Some of the hard questions in life I've come to understand, or at least accept:
- Why we use QWERTY keyboards to type when it is the worst layout imaginable,
- Why Windows uses a backslash and Unix uses a slash, for the same thing (e.g. subdirectories), leading to untold instability, endless debugging and systemic confusion, ever since they were first introduced to each other on the WWW.
- Why every single cell phone battery ever owned by my family (30+) is incompatible with every phone but one, even though looking and being rated much the same.
But why the 10Base-T RJ-45 jack pin assignments ended up so 'twisted' is still a mystery to me.
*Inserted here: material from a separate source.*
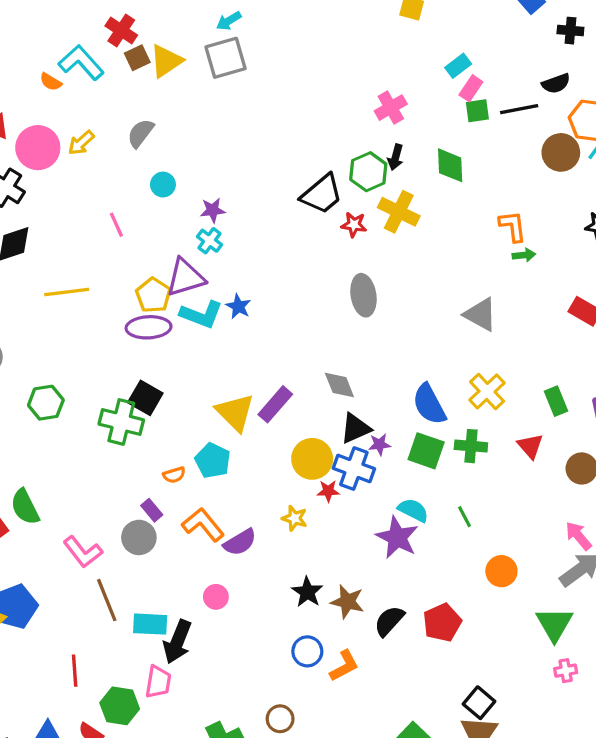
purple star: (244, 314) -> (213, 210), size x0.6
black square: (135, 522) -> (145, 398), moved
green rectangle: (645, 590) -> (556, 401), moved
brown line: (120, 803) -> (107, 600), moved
Specifically, what is the real reason that one of the pairs (the green in 568B) gets split around another, (the blue)? Making the task much more error prone and far more time consuming than need be.
Consider how much easier the task would be if each pair were assigned consecutively say orange 1-2, green 3-4, blue 5-6, brown 7-8. So much less untwisting would be required, pairs would stay together and would naturally end up on the right pin by default. Cross talk would be reduced.
Question 1: Wouldn't the time to terminate ends drop by half at least, if they were consecutively laid out?
Question 2: Is there a valid electrical reason for the present day arrangement?
Question 2: If not was there a valid procedural advantage to this arrangement?
Note: I understand some of the historical reason for this, namely the USOC convention of starting the pairs from the middle and working out, but it seems that was abandoned because the distance between pairs was too great for the last 2. But if they knew that why didn't they just lay them out all consecutively at that point? Also, I'm aware that they were just defining another standard, just like the many thousands already defined, and could not predict the future impact of their decision then.